For eight weeks, Bohanan and his colleagues tried to match body parts with identification. It was a colossal job that could never be complete and still makes the seasoned investigator emotional.
"So many fellow officers died ... They were just trying to help somebody else," he says. "We worked as a team and cried as a team. The tension of what we went through just wears you out ... Every day there was a new twist."
Bohanan has worked at many gruesome sites, including the Korean Airlines crash in Guam in 1997, the Discovery Shuttle in Texas in 2003, and Hurricane Katrina in Louisiana in 2005.
"This was different, because people did this," he says, referring to the terrorists behind the 2001 massacre in New York and Washington, D.C.
More than 2,700 died in the towers. Only 60 percent could be forensically identified, according to the New York City Medical Examiner.
Adding to the trauma, Bohanan says he and co-workers were exposed to dangerous substances. Two weeks after he arrived in New York, Bohanan developed a serious sinus infection and had to go home for two weeks before returning north. Today he suffers from esophageal and pulmonary diseases associated with many 9/11 onsite workers.
"See that chalky stuff? See that chalky stuff? We were breathing that," Bohanan says several times, as he shows PowerPoint scenes of the city after the towers fell.
"Some of it was chemicals, some of it was glass. We basically were breathing anthrax," he says. The authorities tested the environment, deeming it to be "bad, but not that bad. Go ahead and work in it," they said.
"We trusted them," Bohanan says, even though "the soles of our shoes were dissolving."
Older, more focused
Pastor Sherri Franklin has all the books that her parishioner appears in, including Cornwell's "The Body Farm," where his fictitious name is "Dr. Thomas Katz."
"He's such an asset to our church and community," Franklin says, naming off more of her church member's commitments and accomplishments.
Besides being a fixer-upper and a trustee for his Morristown District church, Bohanan is a founder of the Safe Harbor Child Advocacy Center for Sevier, Cocke, Grainger, and Jefferson Counties. He's active both nationally and regionally in the Amber Alert Program and has trained his pastor and other regional leaders for a recently organized child abduction response team.
Bohanan came to McCampbell United Methodist Church, where his father-in-law was a member, in 2000. He grew up in Sevierville and in Baptist churches but now calls the United Methodist Church and New Market his home. (See photo.)
He admits his faith has grown stronger and more meaningful since 2001 and since he lost his 28-year-old son in a traffic accident in 2004.
"I guess I got older and more focused," he says, resting on a pew after repairing a leaky church window. "If I can be of help to somebody, that's what I'm here for."
Bohanan may soon be using his unique stories to help share the Gospel, since he recently earned his lay speaker certification and says he's anxious to get more involved in the church.
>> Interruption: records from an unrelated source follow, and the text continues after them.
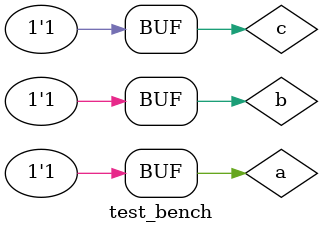
<source format=v>
`include "fulladder"
`timescale 1 ns / 1 ps
module test_bench;
reg a;
reg b;
reg c;
wire s;
wire co;
fulladder FA (a,b,c,s,co);
initial
begin
$display("=========This is a test bench of FULL ADDER=========");
$monitor($time," || a= %b | b= %b | c= %b | s= %b | os= %b",a,b,c,s,co);
a=1'b0;
b=1'b0;
c=1'b0;
#5 a=1'b0;
b=1'b0;
c=1'b1;
  #5 a=1'b0;
b=1'b1;
c=1'b0;
  #5 a=1'b1;
b=1'b0;
c=1'b0;
  #5 a=1'b0;
b=1'b1;
c=1'b1;
  #5 a=1'b1;
b=1'b1;
c=1'b0;
  #5 a=1'b1;
b=1'b0;
c=1'b1;
  #5 a=1'b1;
b=1'b1;
c=1'b1;
end
//====================chart========================
//for all abc -> output S/C
//000->0/0
//001->1/0
//011->0/1
//111->1/1
//a|b|c/S-c
//000/0-0
//001/1-0
//010/1-0
//100/1-0
//011/0-1
//110/0-1
//101/0-1
//111/1-1
//============all we need to test==================
//always #50 begin
//if
endmodule

</source>
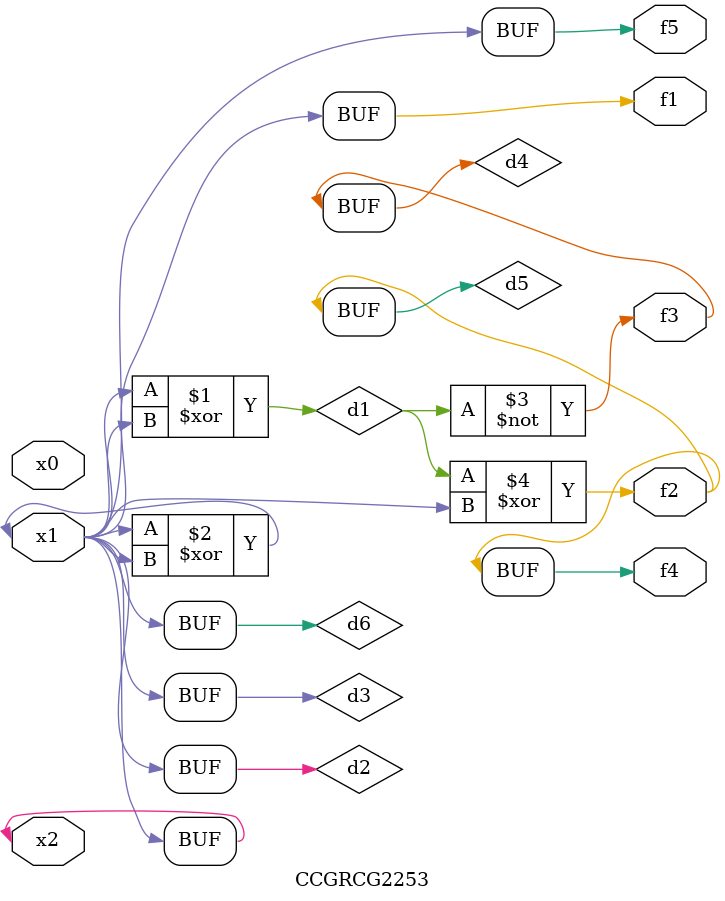
<source format=v>
module CCGRCG2253(
	input x0, x1, x2,
	output f1, f2, f3, f4, f5
);

	wire d1, d2, d3, d4, d5, d6;

	xor (d1, x1, x2);
	buf (d2, x1, x2);
	xor (d3, x1, x2);
	nor (d4, d1);
	xor (d5, d1, d2);
	buf (d6, d2, d3);
	assign f1 = d6;
	assign f2 = d5;
	assign f3 = d4;
	assign f4 = d5;
	assign f5 = d6;
endmodule

</source>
He attended the Holston Annual Conference in June and "Calling All Men" in August for the first time.
He asks his pastor a lot of questions about disaster response and church leadership, which couldn't make her happier.
"I'm so honored to be here and so honored to serve," Bohanan says. "All of us need help, and we need to show each other our love."
On the 10th anniversary of Sept. 11, Arthur Bohanan plans to sit on his porch in a rocking chair, looking out at the Tennessee mountains.